Records from a data collection
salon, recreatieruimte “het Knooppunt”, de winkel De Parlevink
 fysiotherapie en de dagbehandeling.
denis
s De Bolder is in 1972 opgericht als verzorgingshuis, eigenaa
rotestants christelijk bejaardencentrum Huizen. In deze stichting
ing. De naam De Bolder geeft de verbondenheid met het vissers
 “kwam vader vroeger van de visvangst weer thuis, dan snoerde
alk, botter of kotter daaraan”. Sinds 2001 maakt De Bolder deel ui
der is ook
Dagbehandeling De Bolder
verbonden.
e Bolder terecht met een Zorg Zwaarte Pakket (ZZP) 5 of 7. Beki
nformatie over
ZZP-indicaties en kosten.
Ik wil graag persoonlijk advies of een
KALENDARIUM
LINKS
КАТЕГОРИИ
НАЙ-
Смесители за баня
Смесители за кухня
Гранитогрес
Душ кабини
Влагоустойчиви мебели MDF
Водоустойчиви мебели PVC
==
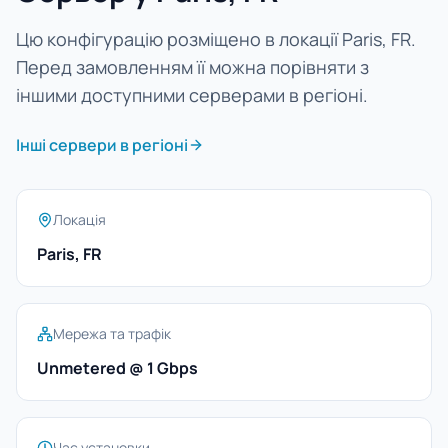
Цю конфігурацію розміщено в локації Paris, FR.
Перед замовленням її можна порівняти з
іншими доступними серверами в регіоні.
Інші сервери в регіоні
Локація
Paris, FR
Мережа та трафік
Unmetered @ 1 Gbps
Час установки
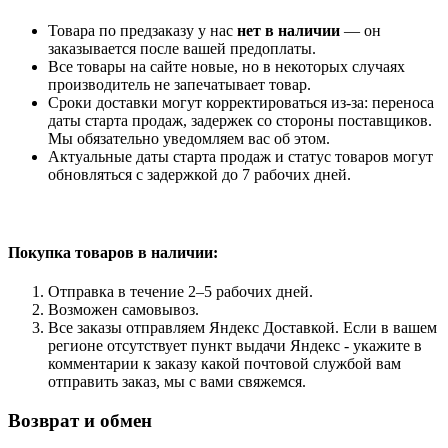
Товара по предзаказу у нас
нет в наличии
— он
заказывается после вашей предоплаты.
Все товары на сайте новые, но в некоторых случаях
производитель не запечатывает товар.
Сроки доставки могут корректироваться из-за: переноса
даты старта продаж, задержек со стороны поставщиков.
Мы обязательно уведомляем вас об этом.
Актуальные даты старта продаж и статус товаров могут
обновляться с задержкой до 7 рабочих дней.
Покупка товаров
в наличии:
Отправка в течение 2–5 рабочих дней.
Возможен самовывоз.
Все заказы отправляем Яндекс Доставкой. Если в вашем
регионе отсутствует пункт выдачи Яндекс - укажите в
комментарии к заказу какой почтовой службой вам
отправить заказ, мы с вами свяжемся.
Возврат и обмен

=== AIM OF THE TASK ===
Rewrite the data lines starting at the one containing "Цю конфігурацію розміщено" and ending at the one containing "Возврат и обмен" as a Markdown table with the columns "Row" and "Line", numbering each row and leaving out blank lines. Do not include the pictures.

=== ANSWER TO THE PROBLEM ===
| Row | Line |
|---|---|
| 1 | Цю конфігурацію розміщено в локації Paris, FR. |
| 2 | Перед замовленням її можна порівняти з |
| 3 | іншими доступними серверами в регіоні. |
| 4 | Інші сервери в регіоні |
| 5 | Локація |
| 6 | Paris, FR |
| 7 | Мережа та трафік |
| 8 | Unmetered @ 1 Gbps |
| 9 | Час установки |
| 10 | Товара по предзаказу у нас |
| 11 | нет в наличии |
| 12 | — он |
| 13 | заказывается после вашей предоплаты. |
| 14 | Все товары на сайте новые, но в некоторых случаях |
| 15 | производитель не запечатывает товар. |
| 16 | Сроки доставки могут корректироваться из-за: переноса |
| 17 | даты старта продаж, задержек со стороны поставщиков. |
| 18 | Мы обязательно уведомляем вас об этом. |
| 19 | Актуальные даты старта продаж и статус товаров могут |
| 20 | обновляться с задержкой до 7 рабочих дней. |
| 21 | Покупка товаров |
| 22 | в наличии: |
| 23 | Отправка в течение 2–5 рабочих дней. |
| 24 | Возможен самовывоз. |
| 25 | Все заказы отправляем Яндекс Доставкой. Если в вашем |
| 26 | регионе отсутствует пункт выдачи Яндекс - укажите в |
| 27 | комментарии к заказу какой почтовой службой вам |
| 28 | отправить заказ, мы с вами свяжемся. |
| 29 | Возврат и обмен |